Whitney-Biennale New York: Die neue Innerlichkeit
Ist die New Yorker Whitney-Biennale so zahm, wie ältere US-Kunstkritiker behaupten? Oder sagt das etwas über das Innenleben eines brüchigen Imperiums?
Der Renzo-Piano-Bau am Hudson River, der seit nun beinahe zehn Jahren das New Yorker Whitney Museum beherbergt, hat zwei Soll-Öffnungen zur Straße hin, vollverglaste Außenwände über die gesamte Breite des zweiten und dritten Stockwerks.
Wer seit vergangener Woche hier am Fluss entlang joggen oder spazieren geht und einen Blick nach oben wagt, dem blinken in Neonlettern Botschaften entgegen, die den Beobachter wenigstens für einen Augenblick aus dem Tritt bringen. „We must stop imagining/apocalypse/genocide and we must imagine liberation“, schimmert da in zehn Meter Höhe über der Flusspromenade.
Die Neonschrift ist das einzige nach außen sichtbare Zeichen dessen, was sich derzeit im Museumsinneren abspielt – die Biennale des Museums nämlich, die seit nunmehr 51 Jahren nicht nur den jeweiligen Moment in der amerikanischen Kunst abzubilden strebt, sondern der gegenwärtigen Künstlergeneration eine Plattform bietet, die Zustände in Kultur und Gesellschaft zu kommentieren.
Diese Gelegenheit haben die Künstler in der Vergangenheit mit wechselnder Intensität genutzt. Unvergessen ist etwa die Biennale des Jahres 1993, als die US-Kunst sich mit einer verzweifelten Vehemenz gegen den Zynismus des amerikanischen Neoliberalismus aufgelehnt und sehr zum Unbehagen des Kunst-Establishments die Grenze zwischen Kunst und Polit-Aktivismus verwischt hat.

## ANGEZEIGTE EINTRÄGE
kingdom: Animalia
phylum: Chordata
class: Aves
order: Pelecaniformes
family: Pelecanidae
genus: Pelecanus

## AUFGABEN
1) Beantworte anhand des Textes zur Whitney-Biennale folgende Fragen:
(a) Nach wessen Namen ist der Bau am Hudson River benannt, der das Whitney Museum beherbergt?
(b) In welcher Höhe schimmert die Neonschrift über der Flusspromenade?
(c) Die Biennale welchen Jahres wird als unvergessen bezeichnet?
2) Fasse den Text zur Whitney-Biennale in zwei Sätzen zusammen.
3) Führe den Text zur Whitney-Biennale im Anschluss an seinen letzten Satz weiter.
Die Auflistung spielt hierfür keine Rolle.

## LÖSUNGEN
1)
(a) Nach Renzo Piano.
(b) In zehn Meter Höhe.
(c) Die Biennale des Jahres 1993.

2) Am Renzo-Piano-Bau des Whitney Museum am Hudson River leuchtet eine Neonschrift, die als einziges nach außen sichtbares Zeichen auf die Biennale im Inneren verweist. Diese Biennale will seit 51 Jahren den jeweiligen Moment der amerikanischen Kunst abbilden und Künstlern eine Plattform zum Kommentieren von Kultur und Gesellschaft bieten, was etwa 1993 mit besonderer Vehemenz gegen den amerikanischen Neoliberalismus genutzt wurde.

3)
Konstruktion von Identität
Seither ist die 93er-Biennale zum Bezugspunkt für die Kuratoren aller weiteren Biennalen geworden – man versuchte sich entweder davon zu distanzieren oder, wie in den vergangenen Jahren, ihren Geist wiederzubeleben und zu fragen, wie er für die heutige Zeit aktualisierbar ist.
Meg Onli, die Co-Kuratorin der derzeitigen Biennale, gibt zu, bei der Planung der Ausstellung mit ihrer Kollegin Chrissie Iles an die Diskurse des Jahres 1993 angeknüpft zu haben. Das damals zentrale Thema war die Konstruktion von Identität. Das Thema erscheint den Kuratorinnen auch heute so unabgeschlossen wie eh und je, seine Verhandlung bleibt auch bei einer seither neuen Künstlergeneration spannend.
Die New Yorker Kritik konnte dem Ansatz von Onli und Iles allerdings wenig abgewinnen. Jerry Saltz etwa, der große Meinungsmacher in der New Yorker Szene, fand die ganze Show zu brav und zu zahm. Das sei nicht zuletzt daran abzulesen, dass der leuchtende Schriftzug an der Fassade des Whitney vom indigenen Künstler Demian DinéYazhi das am explizitesten politische unter den nur 71 Werken ist.
Der 73 Jahre alte Saltz, der in den militanten Kulturkämpfen der 70er und 80er Jahre sozialisiert wurde, wünscht sich das Wilde, Anarchische jener Zeit zurück, er sehnt sich nach dem Ikonoklasmus von Matthew Barney, Cindy Sherman, Barbara Kruger oder Nan Goldin. Die heutigen Künstler sind ihm zu ängstlich, zu verschüchtert. Er habe bei der Biennale nichts gesehen, meint Saltz, was wirklich aufrüttelt.
Nichts ist laut oder schrill
Man kann ihm recht geben, nicht viel ist zu sehen, das laut oder schrill daherkommt. Plakativ ist vielleicht noch die scheinbar verkohlte, in sich zusammensinkende Nachbildung vom Weißen Haus auf der Außenterrasse des fünften Stocks. „The Earth Swallows the Masters House“ nennt Kiyan Williams die gut drei Meter hohe Plastik, auf der nur die amerikanische Flagge unbeschadet ist.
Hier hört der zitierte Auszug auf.